When we lived on the coast, we had a huge window seat -- it would sleep four adults comfortably, we always said -- facing west. The view was meadow, then trees, and beyond, the blue of the Pacific. No crashing surf, nothing truly dramatic, but the ocean was palpably there, in the distance.
In 2002, after I'd been quilting for about a year, I was moved to depict that view. I was still working fulltime, and the hours I got to spend on the window seat, reading for pleasure or just spacing out, were a measure of the degree to which my life was in balance, or not. Most of the time it was not.
I drew the landscape, simplified my drawing, figured out how to piece it, made a pattern and, using the commercial fabrics in my stash, went for it. I knew at the time it would be one in a series -- a series of two, perhaps, but a series nevertheless. The light outside that window was so remarkable, so changeable, that one "Timber Ridge" couldn't possibly define the view.
Three years later, I took a class from Ruth McDowell, and realized "I've already done this." My job in the workshop, I figured, was to complexify what I'd done. Hence, Timber Ridge 2. This one sat, unfinished, for more than a year while we got ready to move and, eventually, made the transition from the window seat house up to Portland. A week or so ago, after finishing the Flatirons commission (see below) -- another landscape quilt, but one that reflects what I've learned in the interim about value and curved piecing, among other things -- I exhumed TR2 and, in a two-day frenzy, quilted every blessed centimeter of it. This evening I sewed on the sleeve and, ta da, the label. So it's finished.
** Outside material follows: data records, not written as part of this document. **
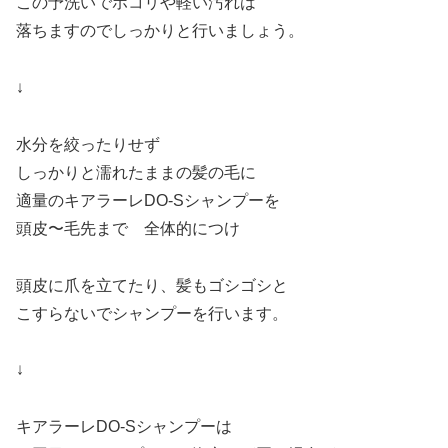
この予洗いでホコリや軽い汚れは
落ちますのでしっかりと行いましょう。
↓
水分を絞ったりせず
しっかりと濡れたままの髪の毛に
適量のキアラーレDO-Sシャンプーを
頭皮〜毛先まで 全体的につけ
頭皮に爪を立てたり、髪もゴシゴシと
こすらないでシャンプーを行います。
↓
キアラーレDO-Sシャンプーは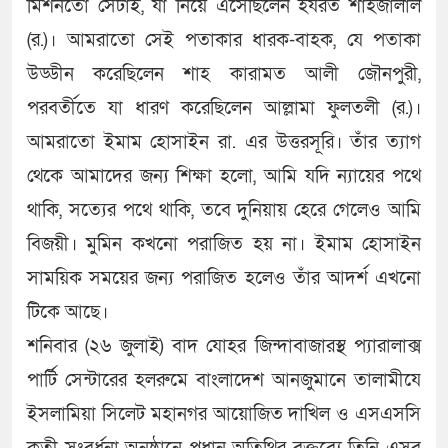
মিশনতো সেটাই, যা নিয়ে এসেছিলেন হযরত শাহজালাল
(র.)। আমরাতো সেই পতাকার ধারক-বাহক, যে পতাকা
উড্ডীন করেছিলেন শাহ কারামত আলী জৌনপুরী,
পরবর্তীতে যা ধারণ করেছিলেন আল্লামা ফুলতলী (র.)।
আমরাতো ইমাম হোসাইন রা. এর উত্তরসূরি। তাঁর ত্যাগ
থেকে আমাদের জন্য শিক্ষা হলো, আমি যদি ন্যায়ের পথে
থাকি, সত্যের পথে থাকি, তবে দুনিয়ায় হেরে গেলেও আমি
বিজয়ী। মুমিন কখনো পরাজিত হয় না। ইমাম হোসাইন
সাময়িক সময়ের জন্য পরাজিত হলেও তাঁর আদর্শ এখনো
টিকে আছে।
শনিবার (২৬ জুলাই) বাদ যোহর জিন্দাবাজারস্থ প্যারালাক্স
পার্টি সেন্টারের হলরুমে বাংলাদেশ আনজুমানে তালামীযে
ইসলামিয়া সিলেট মহানগর আয়োজিত দাখিল ও এসএসসি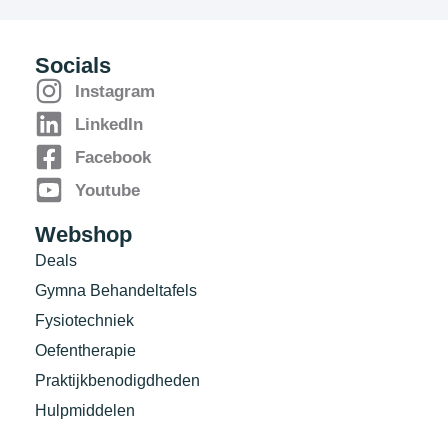
Socials
Instagram
LinkedIn
Facebook
Youtube
Webshop
Deals
Gymna Behandeltafels
Fysiotechniek
Oefentherapie
Praktijkbenodigdheden
Hulpmiddelen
I actually think the earlier version is more successful, though this one is more of a tour de force, I suppose. TR1 feels more dynamic, somehow, and the double border, traditional as it is, adds balance and a sense of completion. Maybe I can still add some yellow... nah. Whatever. It's like Grandma Moses (i.e. naive primitive-ism) versus Over-Complexification, and guess who won? Well, that's a lesson, too.